5) Barragens potenciadoras de turismo é uma falácia para enganar autarcas incautos. Portugal está cheio de albufeiras desertas de turistas. Os turistas que procuram o contacto com a natureza privilegiam precisamente os ambientes que estas barragens vão destruir, como é o caso relevante da envolvente da linha do Tua ou do Castelo de Almourol. É muito provável que o impacte sobre o turismo seja altamente negativo, num domínio em que Portugal tem um potencial único. Enquanto o turismo de “pé-de-albufeira” é sazonal e de baixa qualidade, os desportos de “águas brancas” são uma fonte de receita turística de alta qualidade todo o ano.

6) A criação de emprego na construção e operação é outra falácia. Todos sabem que a construção de uma barragem é feita, na sua esmagadora maioria, com mão-de-obra imigrante e pessoal permanente da indústria da construção e que a sua operação é realizada praticamente de forma automática, pelo que não gera emprego local significativo.

7) O PNBEPH foi preparado à revelia dos interesses regionais e locais. O GEOTA efectuou contactos com os presidentes das Câmaras Municipais de Amarante e Mirandela, que se declararam abertamente em oposição aos projectos das barragens de Fridão e de Foz-Tua, duas das barragens-chave do PNBEPH. O GEOTA considera que nenhum plano deve ser executado ignorando a posição das populações e dos seus legítimos representantes, respeitando antes o princípio da subsidiariedade.

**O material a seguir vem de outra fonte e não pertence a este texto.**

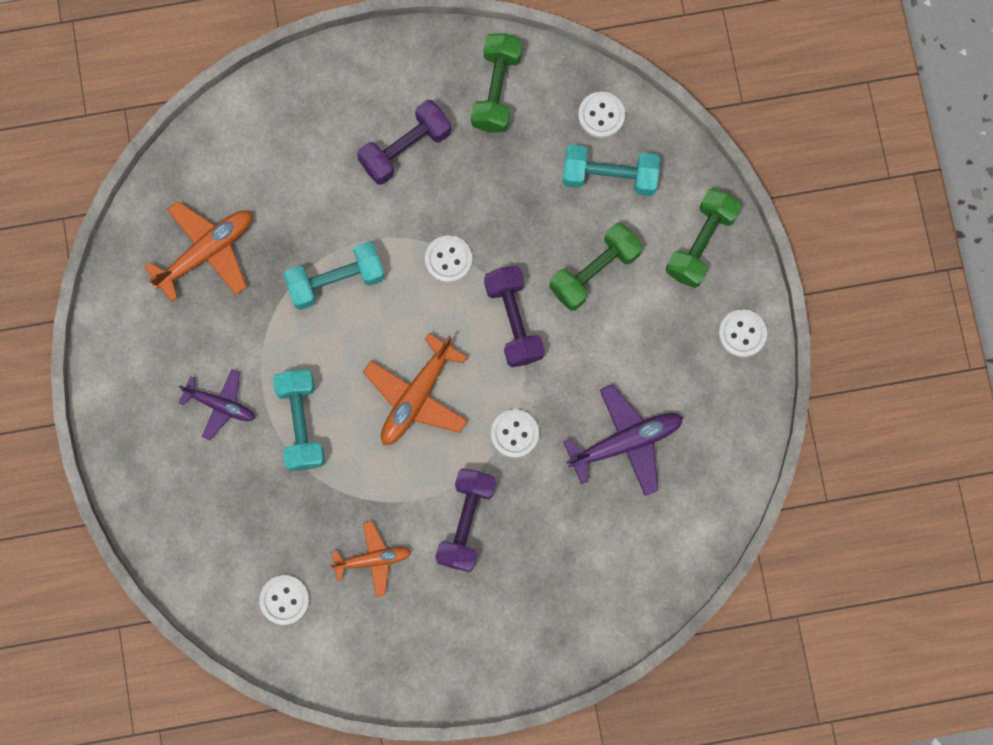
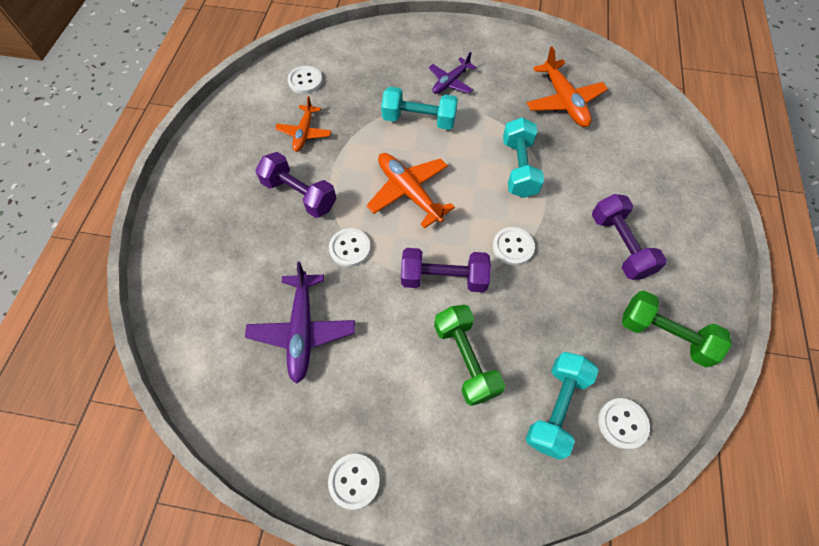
camera: 110 degrees right, 15 degrees down
green dumbbell [666,188,742,288] -> none

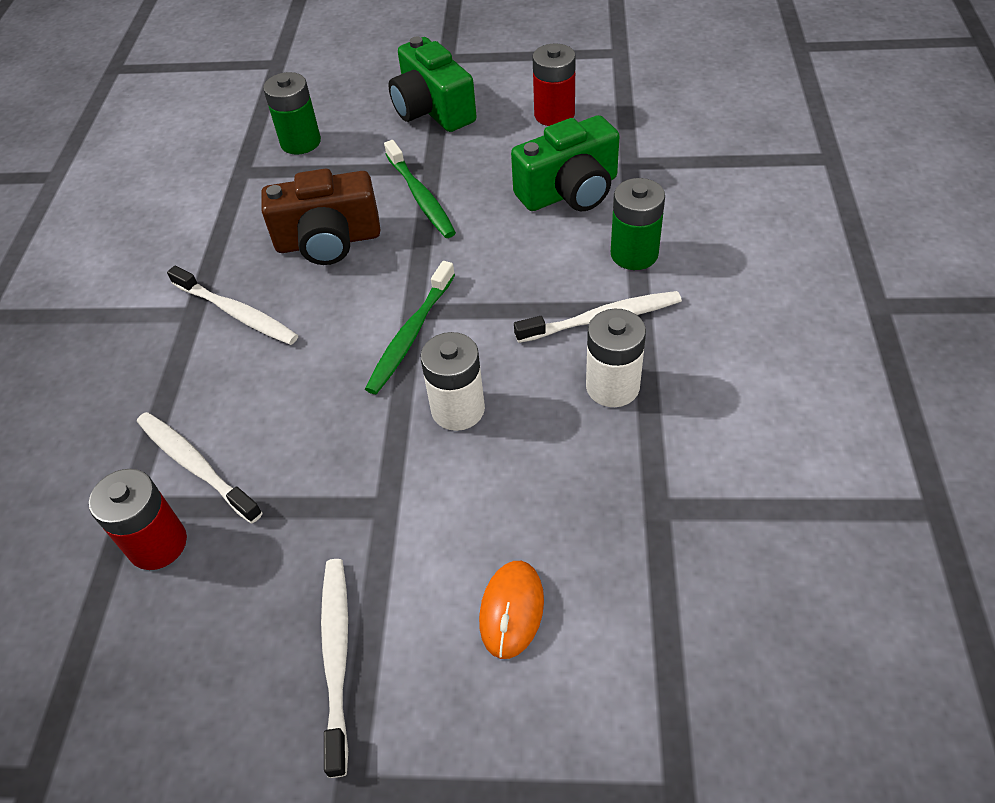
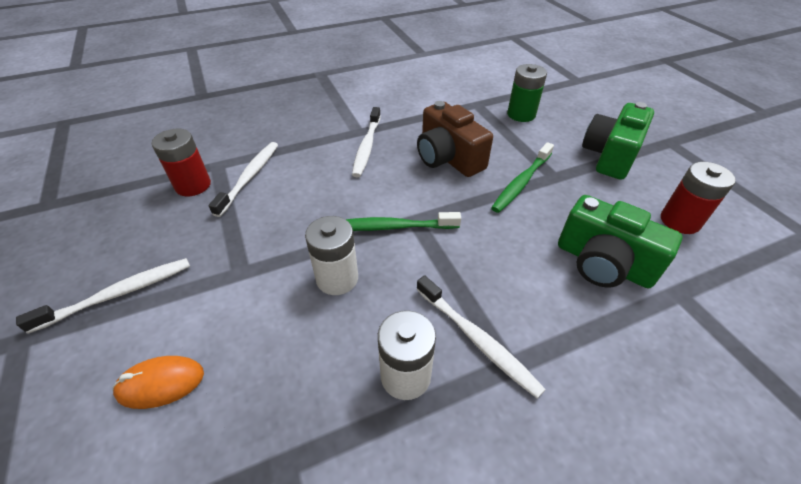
camera: 60 degrees right, 5 degrees down
green battery [611,178,665,270] -> none

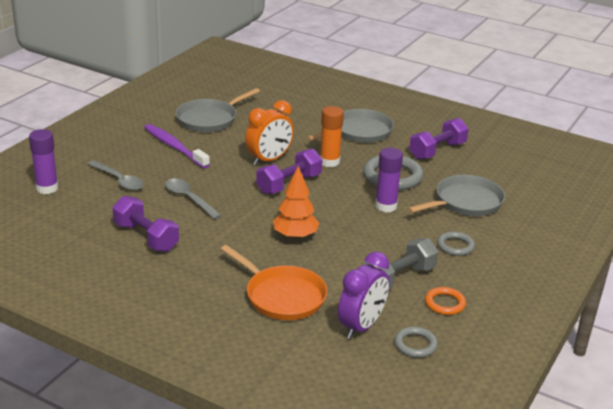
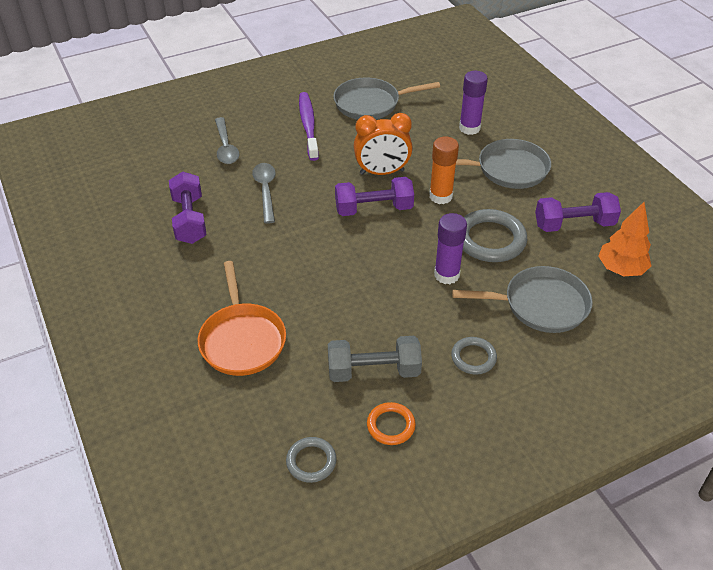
camera: 35 degrees right, 15 degrees up
purple glue stick [29,129,58,194] -> purple glue stick moved to [459,71,488,135]
orange tree [273,166,319,240] -> orange tree moved to [598,202,651,276]
purple clock [338,252,389,339] -> none

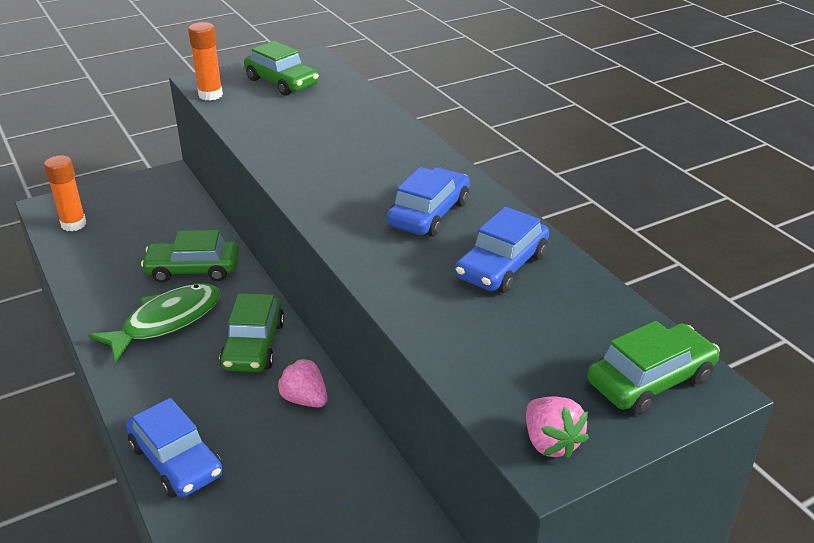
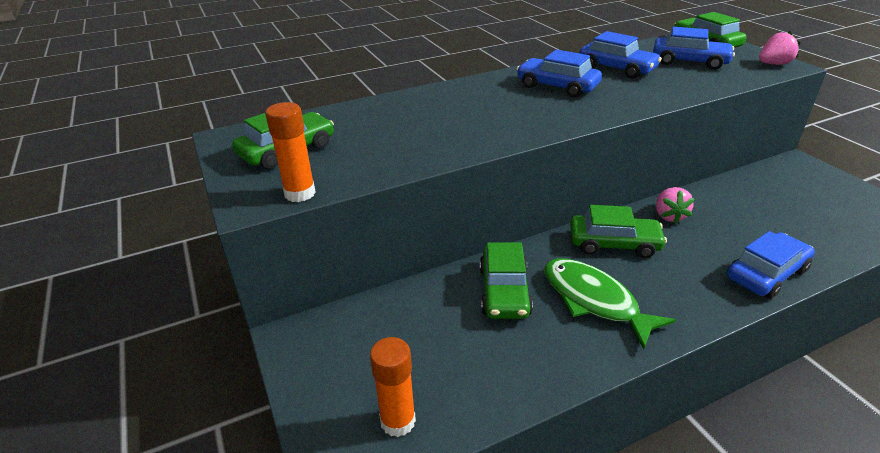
camera: 85 degrees left, 0 degrees up
pink strawberry [276,357,328,407] -> pink strawberry turned 45 degrees counterclockwise [656,187,695,224]
none -> blue car [653,27,735,70]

Por todas estas razões e porque o GEOTA está convicto de que o Governo aponta na direcção errada em matéria de Energia e Ambiente, o GEOTA declara a sua oposição ao PNBEPH, convidando todas as entidades que, de uma forma ou de outra, se consideram lesadas por este Plano a manifestarem-se ainda durante o período de Consulta Pública em curso e a projectarem formas de acção que incrementem a participação pública nesta discussão que vai marcar o país para as próximas décadas.